In construing 11 O.S.Supp.1980, § 14-109, I find that the Legislature intended municipal penal ordinances to be enforceable if they are: (1) reflected in a permanent volume; or (2) published in a biennial supplement. The language in the statute requiring the publication of a biennial supplement merely addresses the enforceability of municipal penal ordinances, which are adopted subsequent to the permanent volume but adopted before the biennial supplement. Therefore, Oklahoma City’s failure to timely file its biennial supplements is irrelevant in this case. The ordinance under which the appellant was convicted was published in a permanent volume and was on file at the office of the Clerk of the Supreme Court.

BRETT, Presiding Judge,

dissents:

The issue before this Court is not one of taking judicial notice or allowing supplementation of the record. Laws 1979, ch. 44, §§ 3 and 4 (now 11 O.S.Supp.1980, §§ 14-109 and 14-110), require that municipal penal ordinances must be published in permanent form every ten years, with a supplement every other year; and these ordinances must be filed with the Clerk of the Oklahoma Supreme Court. If these procedures are not followed the ordinances are unenforceable. The Oklahoma City municipal ordinances were issued in a bound volume in 1970. The volumes on file with the Clerk of the Supreme Court show that they are updated through December 31, 1976. After that date nothing was filed until September 30, 1980, when a 1978 supplement was filed.
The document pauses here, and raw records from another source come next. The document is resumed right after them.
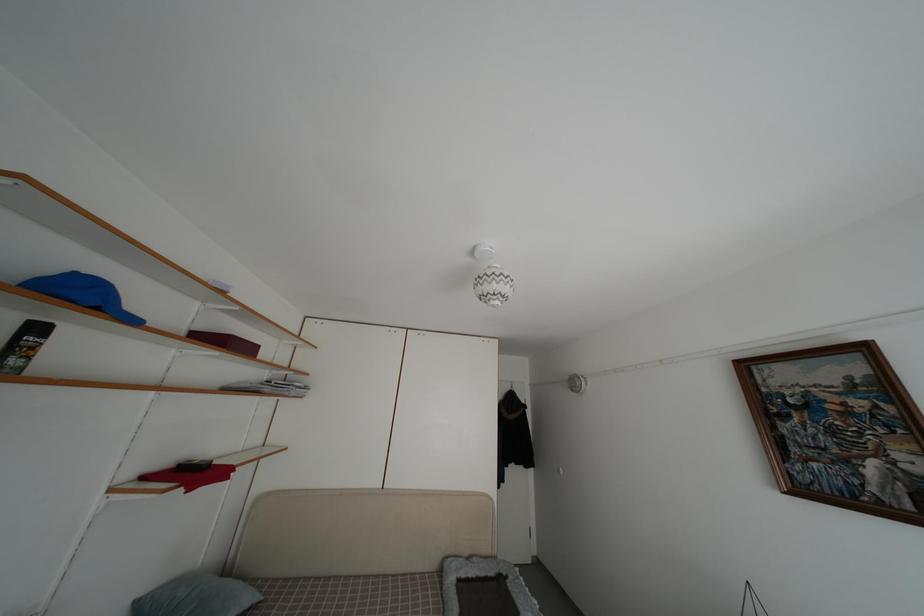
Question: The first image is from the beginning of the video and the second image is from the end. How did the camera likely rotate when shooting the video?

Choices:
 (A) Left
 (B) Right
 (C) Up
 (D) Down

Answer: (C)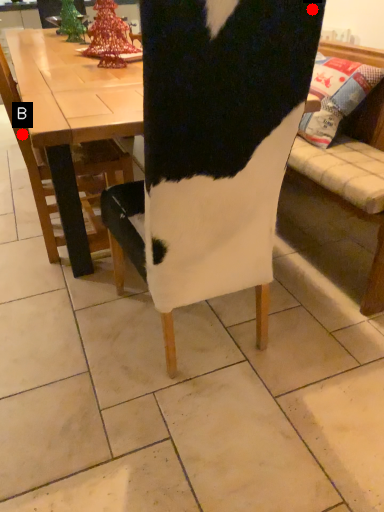
Question: Two points are circled on the image, labeled by A and B beside each circle. Which of the following is the farthest from the observer?

Choices:
 (A) A is further
 (B) B is further

Answer: (B)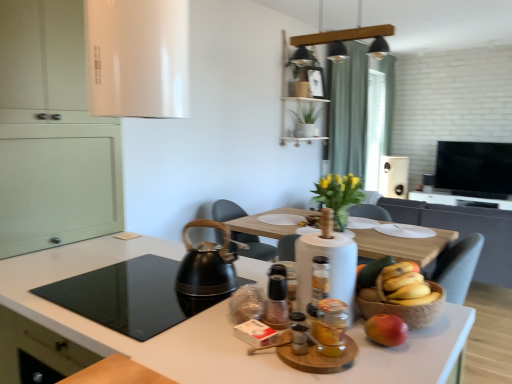
What do you see at coordinates (372, 271) in the screenshot? The image size is (512, 384). I see `yellow matte bananas at center` at bounding box center [372, 271].

Locate an element on the screen. yellow matte bananas at center is located at coordinates (372, 271).

Locate an element on the screen. white plastic toaster at upper right, the first appliance in the back-to-front sequence is located at coordinates (393, 176).

What is the approximate width of white plastic toaster at upper right, which is the 1th appliance in top-to-bottom order?

It is 17.12 inches.

What do you see at coordinates (386, 330) in the screenshot? This screenshot has height=384, width=512. I see `red matte apple at lower right` at bounding box center [386, 330].

Describe the element at coordinates (398, 270) in the screenshot. The height and width of the screenshot is (384, 512). I see `yellow matte bananas at center, which is the second banana in front-to-back order` at that location.

In order to click on translucent glass jar at center, positioned as the first bottle in front-to-back order in this screenshot , I will do `click(330, 327)`.

At what (x,y) coordinates should I click in order to perform the action: click on yellow matte bananas at center. Please return your answer as a coordinate pair (x, y). Looking at the image, I should click on (372, 271).

Measure the distance from black glass cooktop at lower left to matte green cabinet at left.

28.89 inches.

In the image, is black glass cooktop at lower left positioned in front of or behind matte green cabinet at left?

black glass cooktop at lower left is positioned closer to the viewer than matte green cabinet at left.

From a real-world perspective, relative to matte green cabinet at left, is black glass cooktop at lower left vertically above or below?

In terms of real-world spatial position, black glass cooktop at lower left is below matte green cabinet at left.

In the image, is black glass cooktop at lower left on the left side or the right side of matte green cabinet at left?

From the image, it's evident that black glass cooktop at lower left is to the right of matte green cabinet at left.

Is yellow matte bananas at center, the first banana when ordered from front to back, not within matte white vase at center?

Yes, yellow matte bananas at center, the first banana when ordered from front to back, is outside of matte white vase at center.

Which is in front, point (407, 279) or point (334, 212)?

The point (407, 279) is more forward.

Starting from the matte white vase at center, which banana is the 2nd one to the left? Please provide its 2D coordinates.

[(404, 285)]

Is the depth of yellow matte bananas at center, arranged as the 2th banana when viewed from the back, less than that of matte white vase at center?

Yes, yellow matte bananas at center, arranged as the 2th banana when viewed from the back, is closer to the camera.

Considering the sizes of white paper towel holder at center, which is counted as the 2th appliance, starting from the right, and matte white vase at center in the image, is white paper towel holder at center, which is counted as the 2th appliance, starting from the right, wider or thinner than matte white vase at center?

In the image, white paper towel holder at center, which is counted as the 2th appliance, starting from the right, appears to be wider than matte white vase at center.

From a real-world perspective, is white paper towel holder at center, which is counted as the 2th appliance, starting from the back, physically below matte white vase at center?

No.

From the image's perspective, which one is positioned lower, white paper towel holder at center, which appears as the first appliance when viewed from the left, or matte white vase at center?

white paper towel holder at center, which appears as the first appliance when viewed from the left, is shown below in the image.

Is white paper towel holder at center, which appears as the first appliance when viewed from the left, bigger than matte white vase at center?

Yes.

Is point (325, 283) closer or farther from the camera than point (210, 242)?

Point (325, 283).

Is translucent glass jar at center, the 2th bottle positioned from the front, inside or outside of black matte tea kettle at center?

translucent glass jar at center, the 2th bottle positioned from the front, is located beyond the bounds of black matte tea kettle at center.

Looking at this image, are translucent glass jar at center, the 2th bottle when ordered from back to front, and black matte tea kettle at center far apart?

No, translucent glass jar at center, the 2th bottle when ordered from back to front, is not far away from black matte tea kettle at center.

From the picture: Considering the relative sizes of matte white vase at center and translucent glass bottle at center, positioned as the 3th bottle in front-to-back order, in the image provided, is matte white vase at center taller than translucent glass bottle at center, positioned as the 3th bottle in front-to-back order,?

In fact, matte white vase at center may be shorter than translucent glass bottle at center, positioned as the 3th bottle in front-to-back order.

Does matte white vase at center turn towards translucent glass bottle at center, positioned as the 3th bottle in front-to-back order?

Yes, matte white vase at center is oriented towards translucent glass bottle at center, positioned as the 3th bottle in front-to-back order.

Considering the positions of objects matte white vase at center and translucent glass bottle at center, positioned as the 3th bottle in front-to-back order, in the image provided, who is behind, matte white vase at center or translucent glass bottle at center, positioned as the 3th bottle in front-to-back order,?

matte white vase at center is behind.

Which object is wider, matte white vase at center or translucent glass bottle at center, positioned as the 3th bottle in front-to-back order?

matte white vase at center is wider.

Which is nearer, (330, 171) or (205, 247)?

Clearly, point (330, 171) is more distant from the camera than point (205, 247).

Is green fabric curtain at upper center in front of or behind black matte tea kettle at center in the image?

green fabric curtain at upper center is positioned farther from the viewer than black matte tea kettle at center.

From a real-world perspective, is green fabric curtain at upper center physically above black matte tea kettle at center?

Yes, from a real-world perspective, green fabric curtain at upper center is on top of black matte tea kettle at center.

Can you see green fabric curtain at upper center touching black matte tea kettle at center?

No, green fabric curtain at upper center is not with black matte tea kettle at center.

Based on the photo, who is shorter, yellow matte bananas at center or green fabric curtain at upper center?

With less height is yellow matte bananas at center.

Locate an element on the screen. The height and width of the screenshot is (384, 512). fruit in front of the green fabric curtain at upper center is located at coordinates (372, 271).

Does point (373, 273) lie behind point (366, 97)?

No.

From the picture: From a real-world perspective, between yellow matte bananas at center and green fabric curtain at upper center, who is vertically lower?

yellow matte bananas at center.

Identify the location of cabinetry on the left of black glass cooktop at lower left. This screenshot has height=384, width=512. 52,133.

The height and width of the screenshot is (384, 512). What are the coordinates of `banana that is the 2nd one when counting forward from the matte white vase at center` in the screenshot? It's located at (404, 285).

When comparing their distances from translucent glass jar at center, positioned as the first bottle in front-to-back order, does matte white vase at center or white glossy countertop at lower left seem further?

matte white vase at center lies further to translucent glass jar at center, positioned as the first bottle in front-to-back order, than the other object.

Which object lies nearer to the anchor point translucent glass jar at center, positioned as the first bottle in front-to-back order, translucent glass bottle at center, positioned as the 3th bottle in front-to-back order, or red matte apple at lower right?

red matte apple at lower right.

Estimate the real-world distances between objects in this image. Which object is closer to white paper towel holder at center, which appears as the first appliance when viewed from the left, yellow matte bananas at center, the first banana when ordered from front to back, or red matte apple at lower right?

red matte apple at lower right.

Which object lies nearer to the anchor point matte white vase at center, black matte tea kettle at center or matte green cabinet at left?

Among the two, black matte tea kettle at center is located nearer to matte white vase at center.

From the image, which object appears to be farther from white paper towel holder at center, acting as the first appliance starting from the bottom, translucent glass jar at center, the 2th bottle positioned from the front, or black glass cooktop at lower left?

black glass cooktop at lower left is further to white paper towel holder at center, acting as the first appliance starting from the bottom.

In the scene shown: Based on their spatial positions, is matte green cabinet at left or yellow matte bananas at center further from red matte apple at lower right?

The object further to red matte apple at lower right is matte green cabinet at left.

Looking at the image, which one is located closer to matte green cabinet at left, yellow matte bananas at center, which is the second banana in front-to-back order, or black glass cooktop at lower left?

Among the two, black glass cooktop at lower left is located nearer to matte green cabinet at left.

Based on their spatial positions, is translucent glass jar at center, the 2th bottle when ordered from back to front, or black glass cooktop at lower left closer to white glossy countertop at lower left?

The object closer to white glossy countertop at lower left is black glass cooktop at lower left.

The width and height of the screenshot is (512, 384). I want to click on tea pot between translucent glass bottle at center, positioned as the 3th bottle in front-to-back order, and white plastic toaster at upper right, the second appliance viewed from the front, along the z-axis, so click(207, 264).

You are a GUI agent. You are given a task and a screenshot of the screen. Output one action in this format:
    pyautogui.click(x=<x>, y=<y>)
    Task: Click on the tea pot between black glass cooktop at lower left and yellow matte bananas at center in the horizontal direction
    This screenshot has height=384, width=512.
    Given the screenshot: What is the action you would take?
    pyautogui.click(x=207, y=264)

The height and width of the screenshot is (384, 512). I want to click on appliance situated between translucent glass jar at center, the third bottle positioned from the back, and red matte apple at lower right from left to right, so click(328, 262).

At what (x,y) coordinates should I click in order to perform the action: click on banana between yellow matte bananas at center and matte white vase at center from front to back. Please return your answer as a coordinate pair (x, y). Image resolution: width=512 pixels, height=384 pixels. Looking at the image, I should click on (398, 270).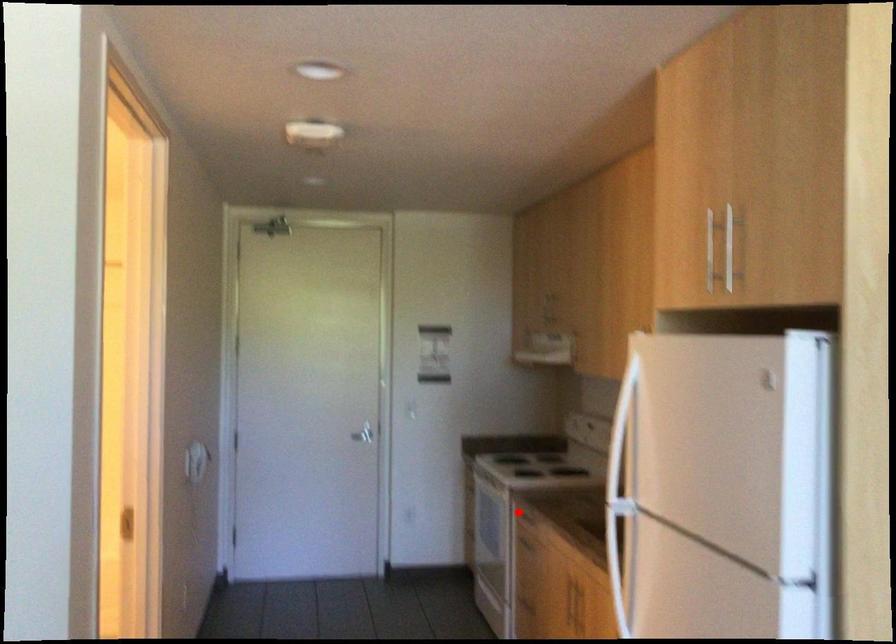
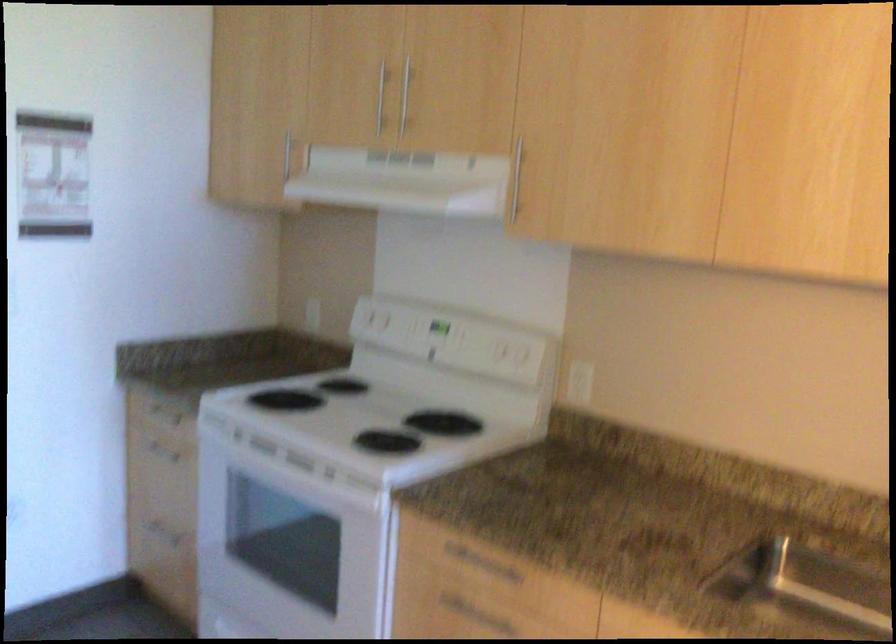
Question: I am providing you with two images of the same scene from different viewpoints. In image1, a red point is highlighted. Considering the same 3D point in image2, which of the following is correct?

Choices:
 (A) It is closer
 (B) It is farther

Answer: (A)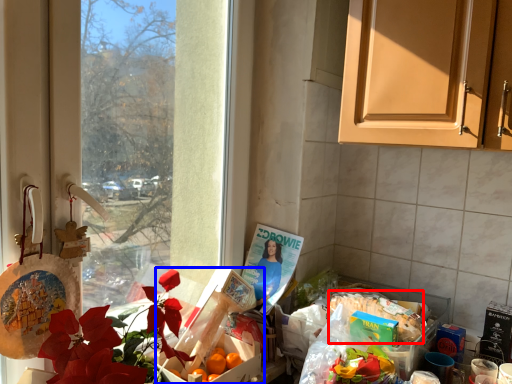
Question: Which point is further to the camera, food (highlighted by a red box) or box (highlighted by a blue box)?

Choices:
 (A) food
 (B) box

Answer: (A)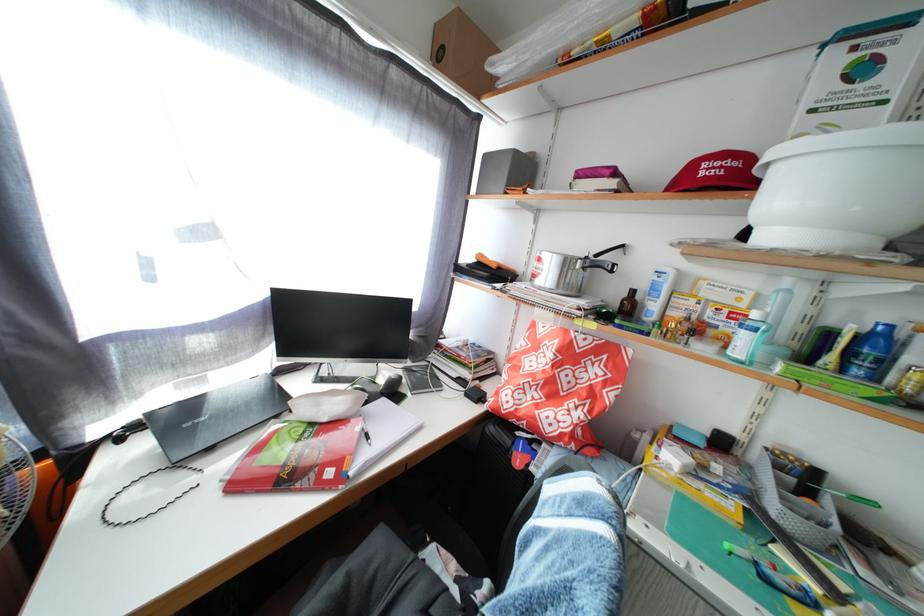
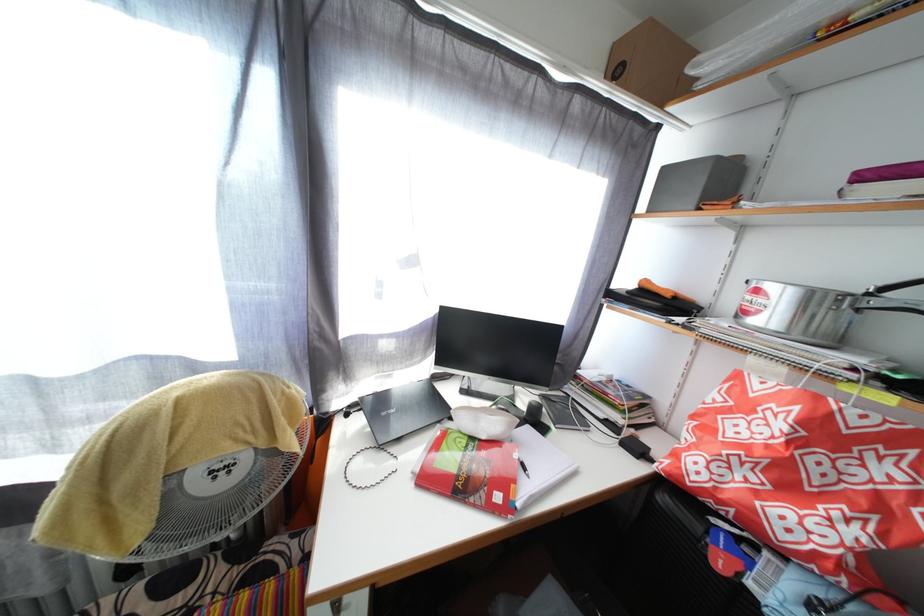
Question: Based on the continuous images, in which direction is the camera rotating? Reply with the corresponding letter.

Choices:
 (A) Left
 (B) Right
 (C) Up
 (D) Down

Answer: (A)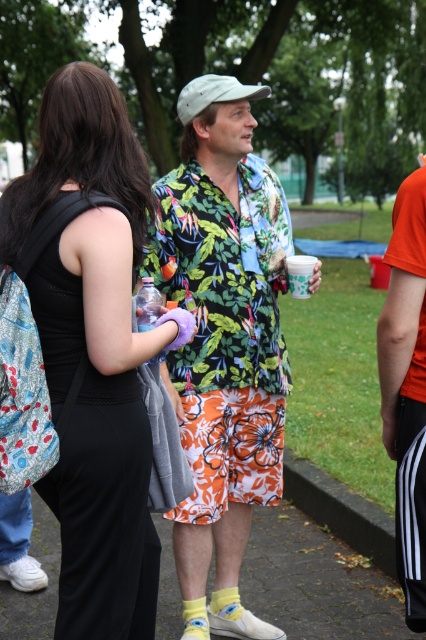
Does point (271, 360) come closer to viewer compared to point (250, 90)?

No, it is behind (250, 90).

In the scene shown: Is floral print shirt at center positioned at the back of light gray fabric baseball cap at upper center?

No.

Find the location of `floral print shirt at center`. floral print shirt at center is located at coordinates (222, 342).

Who is more forward, (158, 550) or (241, 492)?

Point (158, 550) is in front.

Who is positioned more to the left, black fabric dress at center or floral print shirt at center?

From the viewer's perspective, black fabric dress at center appears more on the left side.

From the picture: Who is more forward, (106, 115) or (227, 163)?

Positioned in front is point (106, 115).

The height and width of the screenshot is (640, 426). I want to click on black fabric dress at center, so click(94, 353).

Based on the photo, between black fabric dress at center and light gray fabric baseball cap at upper center, which one appears on the right side from the viewer's perspective?

light gray fabric baseball cap at upper center

Is black fabric dress at center below light gray fabric baseball cap at upper center?

Correct, black fabric dress at center is located below light gray fabric baseball cap at upper center.

Which is behind, point (106, 568) or point (244, 93)?

Point (244, 93)

Where is `black fabric dress at center`? The height and width of the screenshot is (640, 426). black fabric dress at center is located at coordinates 94,353.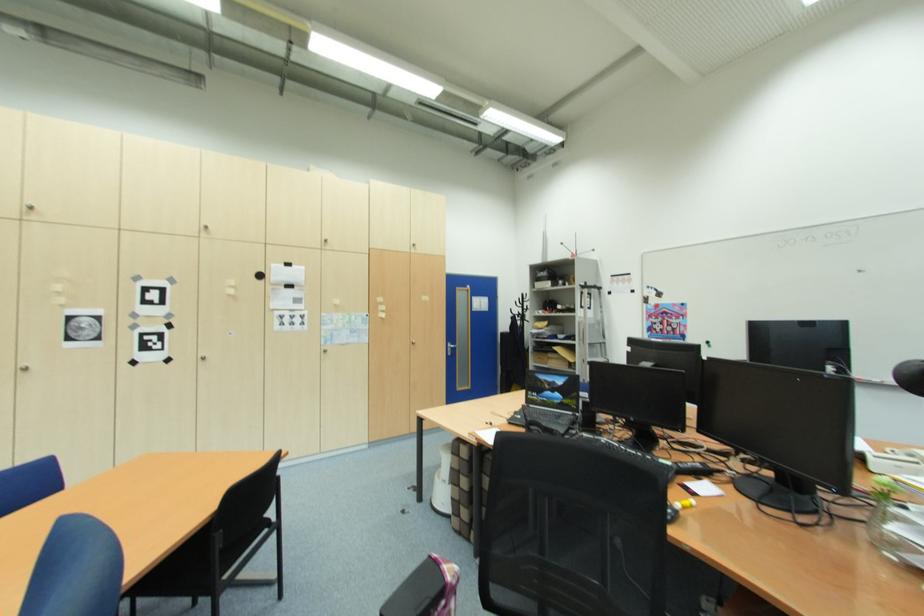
The obvious implication is that Oklahoma City’s penal ordinances were unenforceable from December 31, 1978, through September 29, 1980. The appellant was stopped on September 8, 1980, and there was no valid penal ordinance on that date. His conviction should be reversed. 
      
      . “I am in complete accord with the views expressed by my colleague,” Judge Cornish, in his specially concurring opinion.